DON’T FORGET THE BRITISH COUNTRYSIDE
The UK is rich in beautiful and varied landscapes in between pretty villages, historic towns and vibrant cities, giving holidaymakers a bit of everything. The middle of England is no exception, but the Staffordshire Moorlands is an area less well known for off the beaten track family holiday destinations.
What to do
There is plenty to do in and around the Moorlands, with its close proximity to the Peak District National Park and the city of Stoke-on-Trent with its working potbanks or potteries, factory shops, museums and parks. The children will enjoy getting up close to Barbary macaques and their young in Monkey Forest, next to the Capability Brown-designed Trentham Gardens and its retail village of shops and cafés.
The Staffs Moorlands District Council has maps for walks covering the 108 miles of moors, or the Tourist Information Centre in Leek can give advice on walking, cycling, canal walks and public transport. The isolated village of Mow Cop (mow rhymes with cow) sits on a steep slope of the same name. Once a centre for quarrying and coal mining, it’s also famous as the birthplace of Primitive Methodism, with open-air prayer meetings being held here in 1800. Thanks to the folly of a ruined castle at its summit, Mow Cop is a landmark for miles around.
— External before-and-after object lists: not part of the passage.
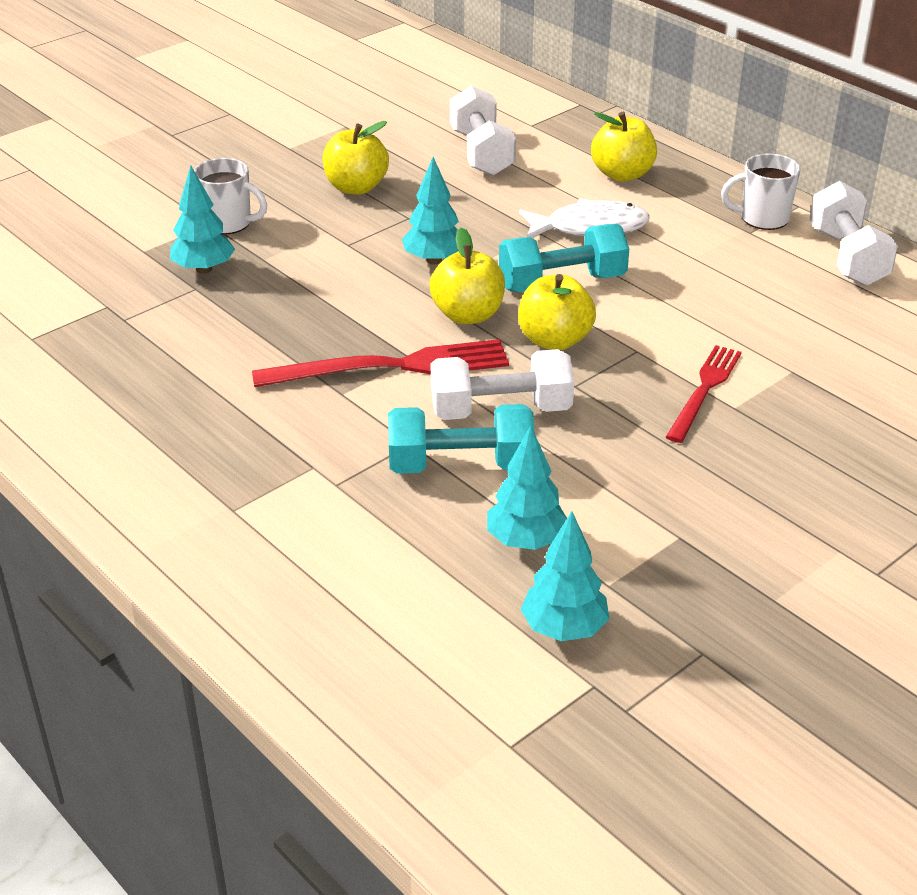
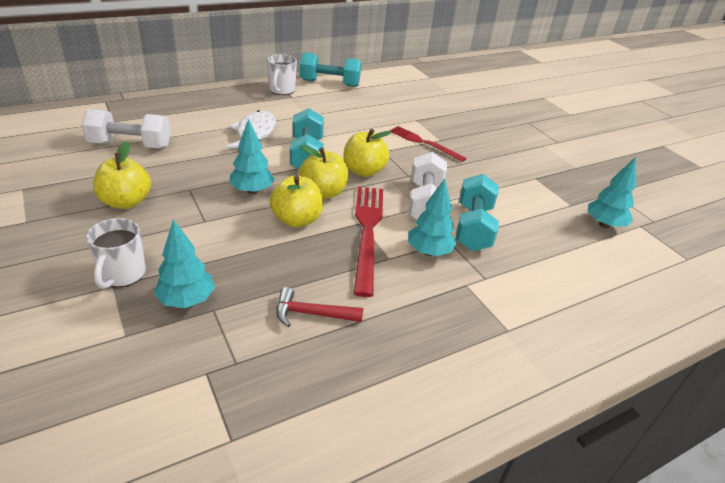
camera: 80 degrees left, 0 degrees up
white mug [194,158,267,234] -> white mug turned 150 degrees clockwise [86,218,146,289]
turquoise tree [487,426,567,550] -> turquoise tree moved to [408,179,457,256]
yellow apple [591,112,657,182] -> yellow apple moved to [270,176,323,228]
white dumbbell [809,181,898,286] -> turquoise dumbbell [300,53,361,87]
none -> red hammer [276,287,363,327]

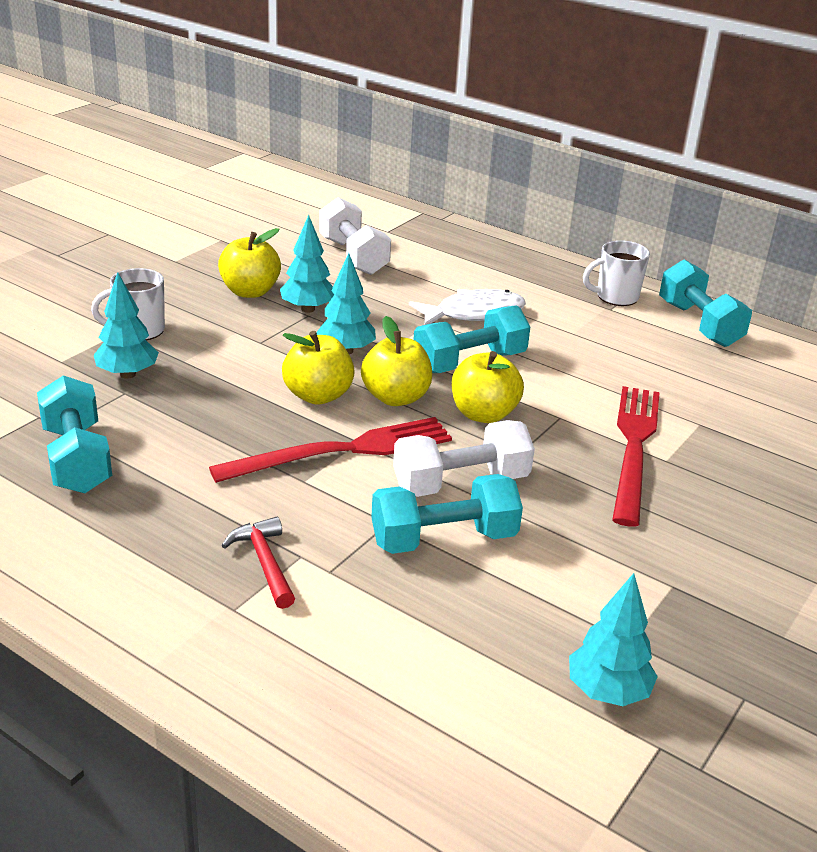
camera: 65 degrees right, 5 degrees down
red hammer [276,287,363,327] -> red hammer moved to [222,517,295,609]
red fork [390,126,467,162] -> red fork [612,386,660,527], size x1.54
turquoise tree [408,179,457,256] -> turquoise tree moved to [280,215,334,313]
none -> turquoise dumbbell [37,375,112,493]

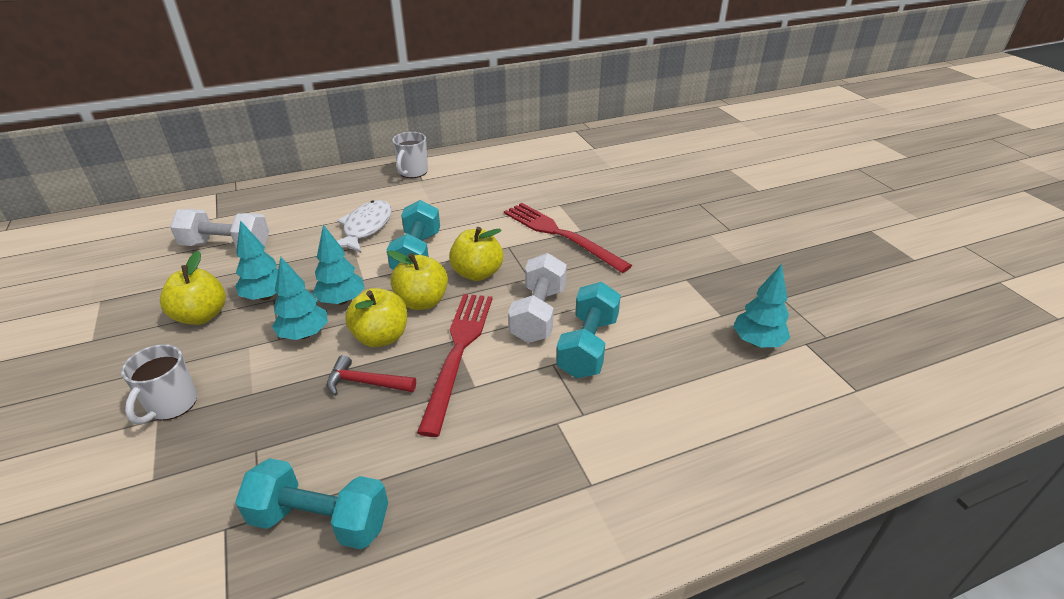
camera: 55 degrees left, 5 degrees up
turquoise tree [94,272,159,379] -> turquoise tree moved to [272,257,328,340]
red hammer [222,517,295,609] -> red hammer moved to [327,355,416,396]
turquoise dumbbell [659,259,752,347] -> none

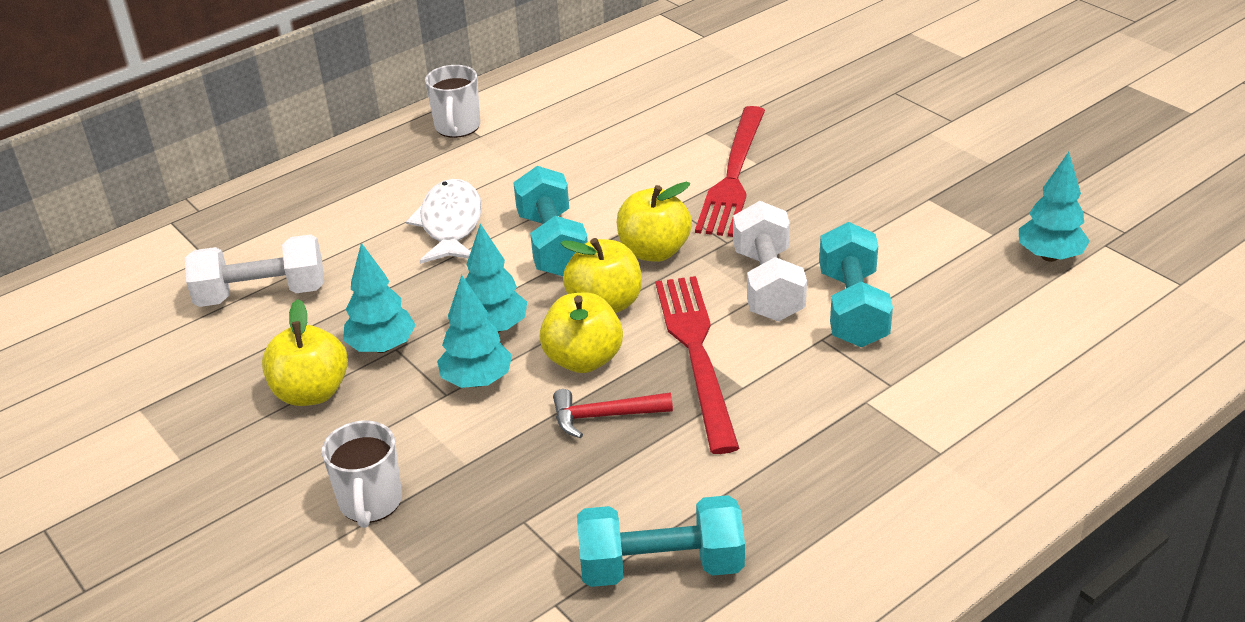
camera: 15 degrees left, 0 degrees up
red fork [504,203,632,273] -> red fork turned 105 degrees counterclockwise [695,106,765,237]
Go back in time on the Churnet Valley Railway or Rudyard Lake Steam Railway. Rudyard Kipling was named after this lake where his parents first met. Explore the fascinating Biddulph Grange Gardens, designed in Victorian times but now owned and maintained by the National Trust, which is at present restoring the Geological Gallery and its wall of fossils. Each garden section is themed around a different country or culture, with the red and gold Chinese garden being truly amazing.
Where to stay
The lively market town of Leek, with its independent shops and Saturday second-hand stalls, has a centrally-situated Premier Inn. Other hotels and guest houses around Leek include Cheddleton’s Prospect House, Moorland View Farmhouse in Winkhill, and the Rudyard Hotel. The Leek Camping Barns on Padwick Farm, Lowe Hill, provide everything except sleeping bags, and are an economical alternative for families. Hikers might prefer to plump instead for a cottage at the Roaches Tea Rooms (see below). Further afield, there are several Travelodges, a Premier Inn and a variety of accommodation around the six towns of the Potteries (including a hotel that incorporates Josiah Wedgwood’s former home, Etruria Hall), and in the bustling market town of Newcastle-under-Lyme.
Where to eat
Leek boasts some cosy traditional pubs, such as The White Lion, the Green Dragon and The Cock Inn, run by Joules’ Brewery from nearby Stone. Grab a tasty lunch at Pronto, or indulge a love of Italian cooking at Primo Piano or Napoli. At the end of a hectic day, The Victoriana Tearooms and Gift Emporium will recharge family batteries, although you may need to book ahead. If you’re out walking, stop off at the Roaches Tea Rooms and Restaurant. Travel a little further for a wide variety of chain restaurants and some independents in North Staffordshire.